Yanukovich says is Ukraine's commander-in-chief, army will ignore 'criminal orders'
ROSTOV-ON-DON, Russia (Reuters) - Ousted leader Viktor Yanukovich insisted on Tuesday that he remained Ukraine's legitimate president and commander-in-chief, saying he would return to Kiev and appealing to the armed forces to defy any "criminal orders" handed down by his foes.
In a defiant statement delivered in Russia, to where he fled last month, Yanukovich attacked what he called the "band of ultranationalists and neo-fascists" that have replaced his government, and criticised their Western backers.
"I want to ask the patrons of these dark forces in the West: Have you gone blind? Have you forgotten what fascism is?" Yanukovich told reporters in the southern city of Rostov-on-Don in his second such appearance since his overthrow on February 22.
"I am certain the officers and soldiers of Ukraine...know what you are worth and will not carry out your criminal orders," said Yanukovich, who claims opposition forces shot police and civilians during protests against his rule last month.
Yanukovich said a May 25 presidential election would be "illegal and illegitimate" and said he would return to Kiev "as soon as circumstances allow".

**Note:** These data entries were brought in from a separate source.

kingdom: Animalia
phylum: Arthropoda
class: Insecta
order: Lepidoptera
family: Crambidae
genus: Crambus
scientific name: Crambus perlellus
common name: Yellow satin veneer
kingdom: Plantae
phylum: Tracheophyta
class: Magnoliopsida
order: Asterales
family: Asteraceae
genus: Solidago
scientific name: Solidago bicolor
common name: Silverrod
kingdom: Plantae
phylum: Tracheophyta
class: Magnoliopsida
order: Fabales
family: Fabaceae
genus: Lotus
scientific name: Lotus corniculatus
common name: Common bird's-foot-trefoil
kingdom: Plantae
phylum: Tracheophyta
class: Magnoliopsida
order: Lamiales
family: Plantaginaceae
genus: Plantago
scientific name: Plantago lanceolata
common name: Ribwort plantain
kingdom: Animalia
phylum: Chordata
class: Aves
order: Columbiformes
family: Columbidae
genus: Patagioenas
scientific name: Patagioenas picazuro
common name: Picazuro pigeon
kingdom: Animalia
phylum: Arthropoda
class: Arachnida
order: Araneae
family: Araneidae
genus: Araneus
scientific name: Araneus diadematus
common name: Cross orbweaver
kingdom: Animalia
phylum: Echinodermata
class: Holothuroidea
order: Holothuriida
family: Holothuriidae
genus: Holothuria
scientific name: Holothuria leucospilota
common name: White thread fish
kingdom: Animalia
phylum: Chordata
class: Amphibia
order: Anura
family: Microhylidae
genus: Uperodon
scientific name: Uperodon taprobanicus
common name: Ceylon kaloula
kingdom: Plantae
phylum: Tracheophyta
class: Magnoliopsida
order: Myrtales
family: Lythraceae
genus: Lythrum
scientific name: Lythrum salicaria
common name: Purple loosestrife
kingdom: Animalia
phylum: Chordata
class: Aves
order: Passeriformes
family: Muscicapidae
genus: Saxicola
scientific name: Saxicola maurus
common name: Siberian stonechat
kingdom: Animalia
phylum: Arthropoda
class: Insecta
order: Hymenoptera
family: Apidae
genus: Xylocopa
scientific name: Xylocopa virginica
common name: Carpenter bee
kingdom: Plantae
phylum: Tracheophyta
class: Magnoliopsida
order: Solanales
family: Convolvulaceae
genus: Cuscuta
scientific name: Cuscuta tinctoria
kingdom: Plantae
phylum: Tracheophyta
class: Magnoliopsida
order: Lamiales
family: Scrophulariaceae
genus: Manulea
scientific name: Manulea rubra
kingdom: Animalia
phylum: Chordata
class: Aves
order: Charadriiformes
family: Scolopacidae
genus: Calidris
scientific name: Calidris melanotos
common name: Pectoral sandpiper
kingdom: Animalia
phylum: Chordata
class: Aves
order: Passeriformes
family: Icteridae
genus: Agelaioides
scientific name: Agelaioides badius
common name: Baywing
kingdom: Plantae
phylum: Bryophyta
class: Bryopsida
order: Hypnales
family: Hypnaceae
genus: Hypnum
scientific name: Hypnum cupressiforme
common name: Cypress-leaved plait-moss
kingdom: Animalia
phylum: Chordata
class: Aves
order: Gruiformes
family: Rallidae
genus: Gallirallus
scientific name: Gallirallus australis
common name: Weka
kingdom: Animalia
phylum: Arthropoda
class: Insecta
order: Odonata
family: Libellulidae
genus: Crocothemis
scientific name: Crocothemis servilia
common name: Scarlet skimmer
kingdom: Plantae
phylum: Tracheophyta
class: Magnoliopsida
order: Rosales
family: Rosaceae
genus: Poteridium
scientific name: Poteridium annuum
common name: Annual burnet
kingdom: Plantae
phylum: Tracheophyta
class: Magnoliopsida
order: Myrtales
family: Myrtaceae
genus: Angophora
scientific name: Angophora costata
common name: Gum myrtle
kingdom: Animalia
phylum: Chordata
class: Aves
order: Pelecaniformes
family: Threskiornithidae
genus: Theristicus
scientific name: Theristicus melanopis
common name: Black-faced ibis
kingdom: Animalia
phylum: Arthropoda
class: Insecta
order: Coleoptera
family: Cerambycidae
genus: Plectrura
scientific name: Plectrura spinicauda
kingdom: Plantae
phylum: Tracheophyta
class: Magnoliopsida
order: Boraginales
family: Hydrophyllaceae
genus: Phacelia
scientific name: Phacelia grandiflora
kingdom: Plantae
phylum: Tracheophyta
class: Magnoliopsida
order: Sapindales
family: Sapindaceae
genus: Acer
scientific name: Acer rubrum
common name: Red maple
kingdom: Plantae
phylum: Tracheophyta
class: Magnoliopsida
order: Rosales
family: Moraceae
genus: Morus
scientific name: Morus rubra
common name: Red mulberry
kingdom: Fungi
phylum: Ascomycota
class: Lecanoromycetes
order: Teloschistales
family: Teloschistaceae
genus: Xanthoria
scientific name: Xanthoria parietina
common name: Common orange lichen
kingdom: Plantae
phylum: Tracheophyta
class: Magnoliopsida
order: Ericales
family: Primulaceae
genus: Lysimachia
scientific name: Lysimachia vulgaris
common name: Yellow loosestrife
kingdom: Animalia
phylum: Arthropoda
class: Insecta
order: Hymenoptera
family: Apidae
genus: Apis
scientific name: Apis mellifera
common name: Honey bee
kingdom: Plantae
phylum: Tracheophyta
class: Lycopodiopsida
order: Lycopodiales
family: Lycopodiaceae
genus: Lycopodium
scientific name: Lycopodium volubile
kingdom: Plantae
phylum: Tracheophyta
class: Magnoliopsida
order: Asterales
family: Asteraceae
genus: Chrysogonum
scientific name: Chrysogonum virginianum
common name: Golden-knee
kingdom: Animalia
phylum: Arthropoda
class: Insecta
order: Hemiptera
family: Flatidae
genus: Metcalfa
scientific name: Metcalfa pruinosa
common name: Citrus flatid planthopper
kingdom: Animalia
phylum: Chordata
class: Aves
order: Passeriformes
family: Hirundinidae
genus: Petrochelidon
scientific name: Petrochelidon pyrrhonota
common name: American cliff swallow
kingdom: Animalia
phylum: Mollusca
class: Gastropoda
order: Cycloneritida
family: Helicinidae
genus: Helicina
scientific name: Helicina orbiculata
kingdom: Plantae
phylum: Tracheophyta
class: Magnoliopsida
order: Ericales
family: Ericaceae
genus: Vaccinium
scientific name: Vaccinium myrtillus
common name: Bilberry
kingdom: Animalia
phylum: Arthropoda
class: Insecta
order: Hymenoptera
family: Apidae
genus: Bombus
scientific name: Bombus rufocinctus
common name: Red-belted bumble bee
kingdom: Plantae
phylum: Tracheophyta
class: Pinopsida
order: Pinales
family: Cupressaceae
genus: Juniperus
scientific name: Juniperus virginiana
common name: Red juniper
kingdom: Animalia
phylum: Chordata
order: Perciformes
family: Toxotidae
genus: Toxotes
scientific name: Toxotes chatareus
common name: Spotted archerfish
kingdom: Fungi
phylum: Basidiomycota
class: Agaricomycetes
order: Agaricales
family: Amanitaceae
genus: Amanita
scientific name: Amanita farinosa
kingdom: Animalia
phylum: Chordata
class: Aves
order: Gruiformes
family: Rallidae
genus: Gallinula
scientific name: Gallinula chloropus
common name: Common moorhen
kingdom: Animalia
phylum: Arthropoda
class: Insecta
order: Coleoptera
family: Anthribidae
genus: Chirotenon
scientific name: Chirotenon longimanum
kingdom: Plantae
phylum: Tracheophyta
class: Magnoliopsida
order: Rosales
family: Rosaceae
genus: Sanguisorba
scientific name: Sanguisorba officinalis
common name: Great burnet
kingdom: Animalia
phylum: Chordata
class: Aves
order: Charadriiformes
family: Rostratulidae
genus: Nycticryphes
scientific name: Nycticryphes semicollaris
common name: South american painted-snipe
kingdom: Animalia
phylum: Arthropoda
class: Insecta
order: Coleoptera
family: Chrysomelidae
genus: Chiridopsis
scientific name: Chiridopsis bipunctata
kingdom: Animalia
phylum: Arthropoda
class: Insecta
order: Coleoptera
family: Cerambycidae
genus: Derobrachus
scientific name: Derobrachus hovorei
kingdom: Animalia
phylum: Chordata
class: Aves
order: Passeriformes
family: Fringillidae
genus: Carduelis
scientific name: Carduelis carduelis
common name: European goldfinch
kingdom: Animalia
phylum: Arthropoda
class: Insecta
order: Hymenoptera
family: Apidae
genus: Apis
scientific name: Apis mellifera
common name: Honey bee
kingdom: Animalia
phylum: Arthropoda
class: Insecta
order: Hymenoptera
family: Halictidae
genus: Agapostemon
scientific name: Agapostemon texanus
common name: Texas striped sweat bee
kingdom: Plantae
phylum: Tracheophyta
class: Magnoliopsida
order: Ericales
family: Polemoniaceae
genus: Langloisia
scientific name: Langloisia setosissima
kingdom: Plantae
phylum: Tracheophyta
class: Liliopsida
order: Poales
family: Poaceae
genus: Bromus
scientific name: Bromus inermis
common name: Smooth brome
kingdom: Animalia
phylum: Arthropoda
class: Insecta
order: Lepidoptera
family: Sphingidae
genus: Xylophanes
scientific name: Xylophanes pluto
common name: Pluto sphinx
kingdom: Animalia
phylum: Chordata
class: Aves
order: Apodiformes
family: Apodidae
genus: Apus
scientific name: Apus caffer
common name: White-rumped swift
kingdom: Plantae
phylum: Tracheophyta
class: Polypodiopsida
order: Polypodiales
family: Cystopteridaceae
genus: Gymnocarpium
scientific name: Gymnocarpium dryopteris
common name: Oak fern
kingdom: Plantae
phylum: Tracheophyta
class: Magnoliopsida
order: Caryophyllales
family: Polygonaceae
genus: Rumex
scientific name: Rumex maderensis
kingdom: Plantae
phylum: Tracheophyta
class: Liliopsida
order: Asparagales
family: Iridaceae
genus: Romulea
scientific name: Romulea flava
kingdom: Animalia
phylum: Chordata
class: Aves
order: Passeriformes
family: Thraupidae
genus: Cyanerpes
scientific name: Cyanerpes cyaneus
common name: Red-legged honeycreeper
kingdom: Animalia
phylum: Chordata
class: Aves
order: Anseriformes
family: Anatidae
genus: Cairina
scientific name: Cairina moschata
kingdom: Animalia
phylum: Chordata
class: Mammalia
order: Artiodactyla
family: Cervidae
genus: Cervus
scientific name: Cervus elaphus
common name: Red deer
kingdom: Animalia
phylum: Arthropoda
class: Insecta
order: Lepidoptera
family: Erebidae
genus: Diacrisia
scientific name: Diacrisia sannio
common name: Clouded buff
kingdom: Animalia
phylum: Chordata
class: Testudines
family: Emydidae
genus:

"I'm sure the wait will not be long," he said.
His made his remarks after Ukraine's acting president told parliament of plans to raise a new national guard to protect against internal and external threats. Russia has taken control of Ukraine's Crimea region and threatened to invade the country if it deems it necessary to protect its citizens there.
Yanukovich said Crimea was "breaking off" from Ukraine and blamed his foes. Pro-Russian forces that have taken over the Crimean government plan to stage a referendum on Sunday on joining Russia.